Omit images. Retype all entries verbatim.

◆ ◆ ◆ ◆ ◆ ◆ ◆

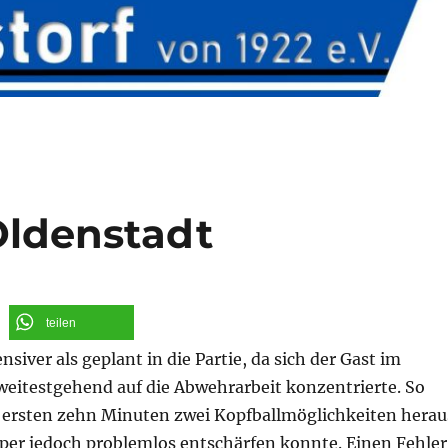
Oldenstadt
teilen
siver als geplant in die Partie, da sich der Gast im
weitestgehend auf die Abwehrarbeit konzentrierte. So
 ersten zehn Minuten zwei Kopfballmöglichkeiten herau
per jedoch problemlos entschärfen konnte. Einen Fehler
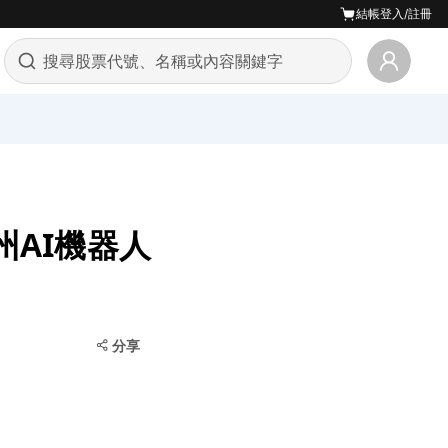
結帳
登入/註冊
州AI機器人
分享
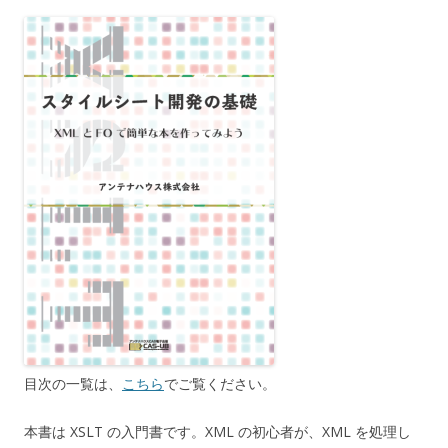
目次の一覧は、
こちら
でご覧ください。
本書は XSLT の入門書です。XML の初心者が、XML を処理し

◆ ◆ ◆ ◆ ◆ ◆ ◆

**Completed task:**
Oldenstadt
teilen
siver als geplant in die Partie, da sich der Gast im
weitestgehend auf die Abwehrarbeit konzentrierte. So
 ersten zehn Minuten zwei Kopfballmöglichkeiten herau
per jedoch problemlos entschärfen konnte. Einen Fehler
結帳
登入/註冊
州AI機器人
分享
目次の一覧は、
こちら
でご覧ください。
本書は XSLT の入門書です。XML の初心者が、XML を処理し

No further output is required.